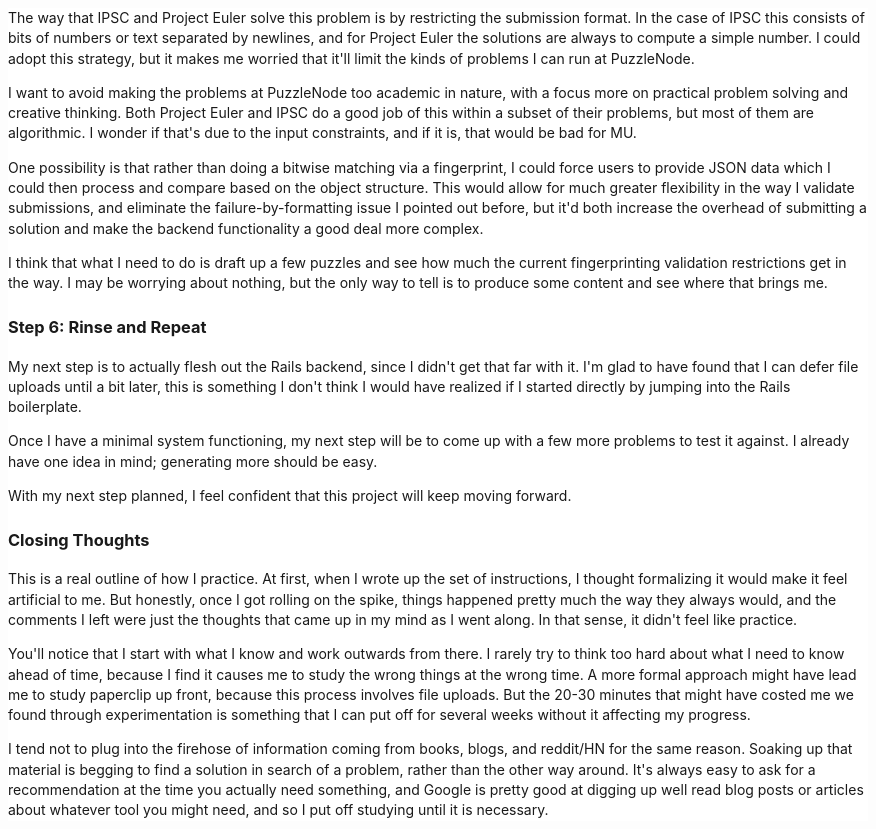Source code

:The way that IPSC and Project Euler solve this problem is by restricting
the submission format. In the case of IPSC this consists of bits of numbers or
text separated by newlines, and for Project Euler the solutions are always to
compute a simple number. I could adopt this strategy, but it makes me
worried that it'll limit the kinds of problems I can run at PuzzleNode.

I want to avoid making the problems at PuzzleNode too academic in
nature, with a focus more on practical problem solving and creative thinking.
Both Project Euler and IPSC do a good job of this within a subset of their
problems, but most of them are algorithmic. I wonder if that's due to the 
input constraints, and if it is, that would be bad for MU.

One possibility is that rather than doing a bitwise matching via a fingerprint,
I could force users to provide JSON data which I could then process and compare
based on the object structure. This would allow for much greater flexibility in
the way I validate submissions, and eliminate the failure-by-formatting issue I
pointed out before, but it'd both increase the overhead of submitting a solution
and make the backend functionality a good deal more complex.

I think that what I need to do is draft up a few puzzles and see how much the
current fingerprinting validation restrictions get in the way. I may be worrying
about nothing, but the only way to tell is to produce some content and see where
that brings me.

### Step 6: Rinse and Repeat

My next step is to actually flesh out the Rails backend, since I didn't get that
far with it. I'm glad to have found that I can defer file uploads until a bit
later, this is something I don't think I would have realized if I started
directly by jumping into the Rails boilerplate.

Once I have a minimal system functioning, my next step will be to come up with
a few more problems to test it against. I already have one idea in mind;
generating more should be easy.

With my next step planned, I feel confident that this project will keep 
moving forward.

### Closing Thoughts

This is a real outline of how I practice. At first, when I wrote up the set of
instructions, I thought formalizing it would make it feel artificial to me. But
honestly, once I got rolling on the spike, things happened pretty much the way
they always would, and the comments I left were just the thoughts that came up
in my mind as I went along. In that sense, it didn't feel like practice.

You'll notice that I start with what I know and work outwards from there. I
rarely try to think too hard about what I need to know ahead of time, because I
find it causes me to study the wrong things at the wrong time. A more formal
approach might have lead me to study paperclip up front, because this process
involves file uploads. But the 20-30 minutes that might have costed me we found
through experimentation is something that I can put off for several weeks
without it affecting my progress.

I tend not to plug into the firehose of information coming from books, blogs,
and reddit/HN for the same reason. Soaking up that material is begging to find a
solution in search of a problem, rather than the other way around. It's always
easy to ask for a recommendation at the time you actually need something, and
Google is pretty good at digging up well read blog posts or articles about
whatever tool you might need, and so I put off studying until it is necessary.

::::::

# Description of the task
Going through the entries above, count the lines with the word "because". Give only the result.

# Written reply
2